11.


「私が異性を受け付けないみたいに、他の人が同性を受け付けない気持ちはよくわかるの。だから『女だから』って理由で拒否されることや、それを言い訳にすることもあると思う」

「…………」

「もちろん、マイノリティーを大切にしてほしいとは思うわよ。今は私たちにとって生きづらい世の中だし、正直に言うと、もっと楽になりたいと思ってる。――でもね、それと同じくらい、マジョリティーも大切にされるべきだわ。理解されないつらさも、理解できない寂しさも、私たちはよく知ってるつもりだから」

「…………」


 ……俺は。

 俺は、羽菜はなさんという人を、甘く見ていたのかもしれない。


 違う。LだのGだのと、無機質なアルファベットで分類される人たち全部を、甘く見てたのだ。だから柳之介りゅうのすけのことも“差別してはいけない”と思ったし、鏡子きょうこさんが出てきたときも、“驚いてはいけない”と思っていた。

 けど、それは、心のどこかで、彼らを“保護すべき対象”として見ていたからだ。

 彼らを対等としてではなく、自分より弱いものとして扱っていたからだ。


 エントランスをくぐり、オートロックのガラス扉を出る。

「それじゃあ……」と言いかけた羽菜さんに、俺はドキドキと鳴る胸を押さえつけて、「あの」と、口を開いた。

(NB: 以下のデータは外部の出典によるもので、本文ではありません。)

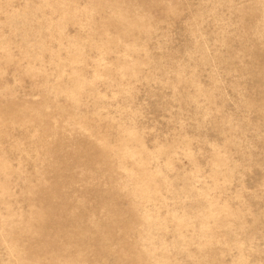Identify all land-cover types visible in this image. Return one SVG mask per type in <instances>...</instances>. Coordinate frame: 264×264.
I'll use <instances>...</instances> for the list:
<instances>
[{"label": "rangeland", "instance_id": "rangeland-1", "mask_svg": "<svg viewBox=\"0 0 264 264\" xmlns=\"http://www.w3.org/2000/svg\"><path fill=\"white\" fill-rule=\"evenodd\" d=\"M0 264H264V0H0Z\"/></svg>", "mask_w": 264, "mask_h": 264}]
</instances>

 きちんとここで断罪せねば、今日の夜は眠れないと思ったのだ。


「俺、柳之介くんに告白されたとき、どうすればいいか、わからなくて。男子だから、小学生だからって理由で断るのは、差別になるのかなって、勝手に思ってて」

「……うん」

「それで、断るのもできずに、ぐだぐだここまで来ちゃったんですけど……ちゃんと、今度、言います。自分の口から、柳之介くんに」

「……うん、ありがとう」


 羽菜さんは微笑んで、そう言う。


賢治けんじくんの好きな人を、好きになればいいのよ。好きじゃない人を、無理して好きになる必要はないの。でも――」


 言葉を一度詰まらせて。詰まらせてから……彼女は、


「でも、友達として好きになってもらえたなら、あの子とまた遊んであげて。君が来てくれて、嬉しかった。私も、鏡子ちゃんも」






 ろくに恋をしたことがない。

 恋愛したことがない。彼女が欲しいと口では言いながら、本気で誰かと向き合う気なんてなくて、ただただ、自分の都合の良い人間を欲しがっていただけだ。恋人だけじゃない。友人とも、きっと本気で向き合えてなかったのだと思う。

 だからいつも、どこへ行ってもなあなあだった。


 やっとわかった気がする。自分が何から逃げていたのか。それによって、何を失い、誰を傷つけるのか。そしてどうすれば、それと真正面から向き合えるのか。


 俺はやっぱり恋をしてないんだけど、

 今日初めて、ちゃんと恋愛ができた気がした。